# CEL
Przepisz wiernie wszystkie poniższe zapisy, linijka po linijce. W odpowiedzi pomiń obrazy.

# WIERSZE DANYCH
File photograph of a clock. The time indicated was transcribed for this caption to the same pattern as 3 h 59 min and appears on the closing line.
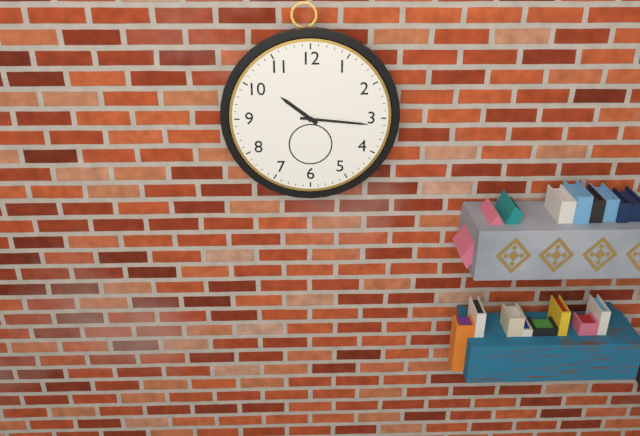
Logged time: 10 h 16 min
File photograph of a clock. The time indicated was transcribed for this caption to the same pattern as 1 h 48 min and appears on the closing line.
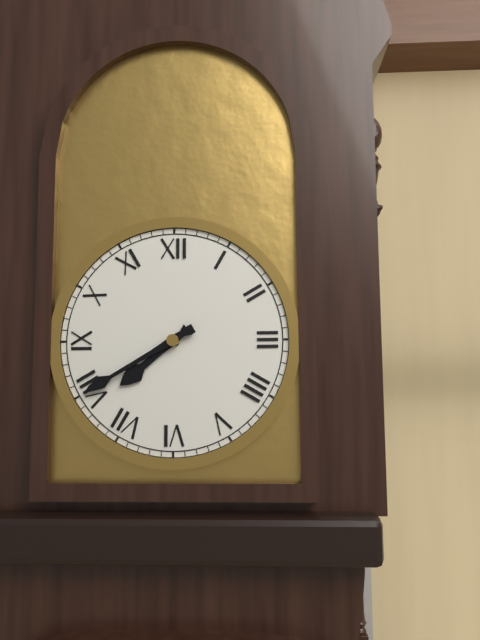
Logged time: 7 h 40 min
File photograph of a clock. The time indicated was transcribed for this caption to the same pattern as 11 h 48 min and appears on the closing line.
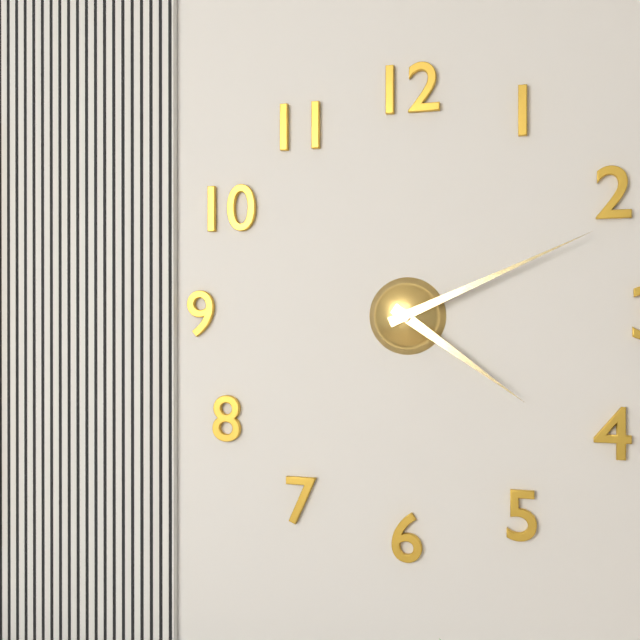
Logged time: 4 h 11 min
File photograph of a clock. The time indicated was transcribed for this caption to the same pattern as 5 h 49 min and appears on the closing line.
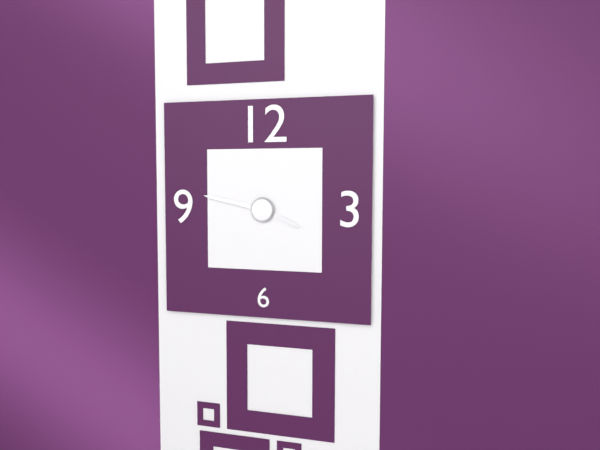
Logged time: 3 h 47 min
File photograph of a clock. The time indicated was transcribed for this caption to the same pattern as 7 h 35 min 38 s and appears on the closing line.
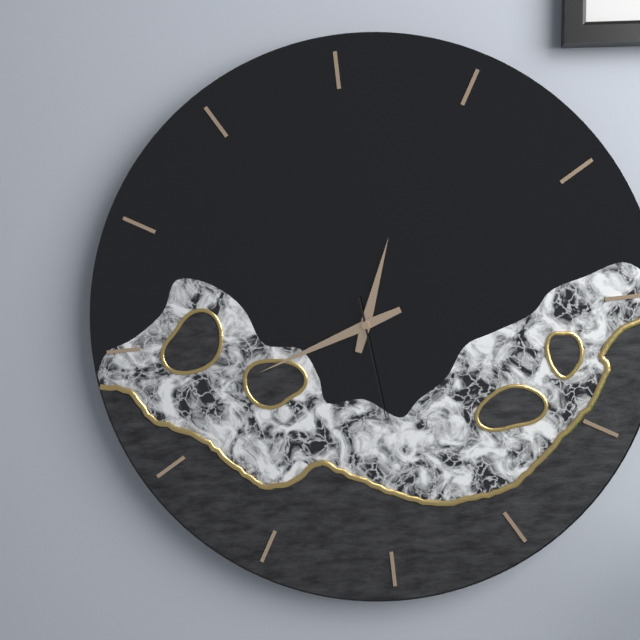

# WYNIK ZADANIA
File photograph of a clock. The time indicated was transcribed for this caption to the same pattern as 3 h 59 min and appears on the closing line.
Logged time: 10 h 16 min
File photograph of a clock. The time indicated was transcribed for this caption to the same pattern as 1 h 48 min and appears on the closing line.
Logged time: 7 h 40 min
File photograph of a clock. The time indicated was transcribed for this caption to the same pattern as 11 h 48 min and appears on the closing line.
Logged time: 4 h 11 min
File photograph of a clock. The time indicated was transcribed for this caption to the same pattern as 5 h 49 min and appears on the closing line.
Logged time: 3 h 47 min
File photograph of a clock. The time indicated was transcribed for this caption to the same pattern as 7 h 35 min 38 s and appears on the closing line.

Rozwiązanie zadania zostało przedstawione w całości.